● **Supplied text**
--- START ---
This is what I feel and wrote and probably will not send (that is unless I get the overwhelming majority of you all chanting "do it, do it"
We have a choice what road we want to go down. We can continue to go down the road we have unfortunately started and end up in a heated and expensive divorce or we can be reasonable. Way back at the start of our problems when I suggested counseling you stated it was a waste of time and money. Question…what do you think all this has been? Here we are almost 18 months later still “married” and spending thousands of dollars with nothing resolved yet.
We could have done this for a couple hundred bucks a piece and been done with it, both free to move on to restart our lives and without all the resentment that this situation is creating. But negotiation involves give and take, GIVE and take…not just take. And all you have done so far is take. I have checked whatever “control” issues you accused me of having at the door for the sake of the kids, perhaps you should have done the same.
I have a few words for you and I hope you can hear and understand them well. You and anyone else you have fueling this dysfunctional behavior can do all you want to “nuke” me….but when the explosion is done and the dust clears, I am still going to be standing and we still have to find a way to co-exist in our lives for the next 15 years whether we like it or not. I will NEVER disappear on my kids no matter how difficult you attempt to make the situation for me so I guess you need to decide what type of relationship that you want the kids to witness between us over the years, peaceful indifference and coexistence, or constant conflict and tension. I don’t want to interact with your or talk to you anything other than what we have to as far as the kids are concerned because I don’t care to interact with the person you have become, but at least I am not trying to interfere with your opportunity to be a parent, or control and manipulate it.
This is not meant to sound like a guilt trip even though I am sure you will see it as one but for all the things we went through together and for all the good things we once shared, that is a !*@*!%%@ way to treat me. Stomp on the shattered remains of the marriage/relationship all you want since no more damage can be done to it anyway, but to get in the way of mine and our son’s relationship is a level of nastiness I never imagined you were capable of. I deserve better, and more importantly, our son deserves better, but you are unable to see beyond your own desires and emotions.
--- END ---
● **Data**
--- START ---
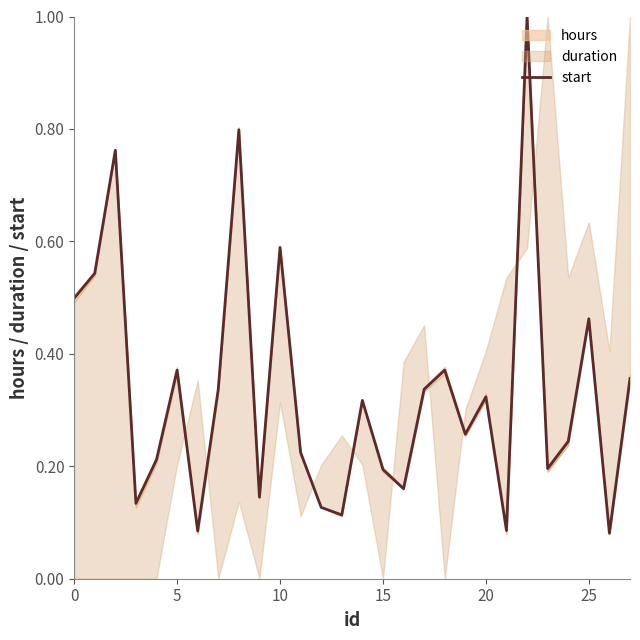

Reading right to left, what are all the values shown in this chart?

0.4	0.1	0.5	0.2	0.2	1.0	0.1	0.3	0.3	0.4	0.3	0.2	0.2	0.3	0.1	0.1	0.2	0.6	0.1	0.8	0.3	0.1	0.4	0.2	0.1	0.8	0.5	0.5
--- END ---
● **Tasks to perform**
1. Answer these from the draft letter about the divorce:
(a) About how long has it been since the problems started?
(b) What did the spouse say about counseling when it was first suggested?
(c) For how many more years does the writer say the two of them will have to co-exist?
2. List every word or phrase that the draft letter about the divorce puts inside quotation marks.
3. Carry on the draft letter about the divorce after its last sentence, keeping the same voice.

● **Results of the tasks**
1.
(a) Almost 18 months.
(b) That it was a waste of time and money.
(c) The next 15 years.

2.
"do it, do it"
“married”
“control”
“nuke”

3.
Your thoughts and emotions after your parents split may have been confined to a journal and your mind, I don’t know….his however are not. You don’t know what it is like to hear your son cry or say “I want to stay with you” every time I have to return him or to ask me why I never visit him at lunch time anymore and not be able to give him a straight answer because I am trying not to make you or your mother look bad by saying you no longer allow it. These are the outcomes of your actions and it is about time that you face them instead of living in a world where others enable you into thinking of me as satan and you as absolutely in the right. Open your eyes. You can’t even see that those that encourage you are the very people that you once didn’t think enough of or trust to be your grandmothers power of attorney. But they agree with you now so I guess that is all that counts, right?
I told you at the start of all this that I have no reservations about going into whatever debt I need to in order to secure my time, my rights, and my relationship with my son. None of that has changed…if anything, your behavior and manipulation of the situation since this all began has strengthened my resolve even more. Throw in the strength of mine and his relationship and his wishes to spend more time together and I have all the motivation I need. If I lose the house, I lose the house…if I go further into debt, I go further into debt. My pride and my finances will always finish a distant second and third to my son so if you think by stretching this out longer you will get me to submit because I am worried about protecting an excellent credit rating or maintaining my pride by not borrowing whatever resources I need to, then think again. Guess you didn’t know me as good as you thought either if you thought I value finances and personal pride over my family.
I am not your ex brother-in-law so when you come up with a settlement, don’t offer me your sister and him agreed to You might want to relive your mother and sister’s life…I don’t.
Your idea of compromise so far has been a joke so if you want to take the distance, then be prepared to run a marathon because I sure as hell am. Or you can do the right thing and start thinking about something beyond yourself. Your call Miss (maiden name here)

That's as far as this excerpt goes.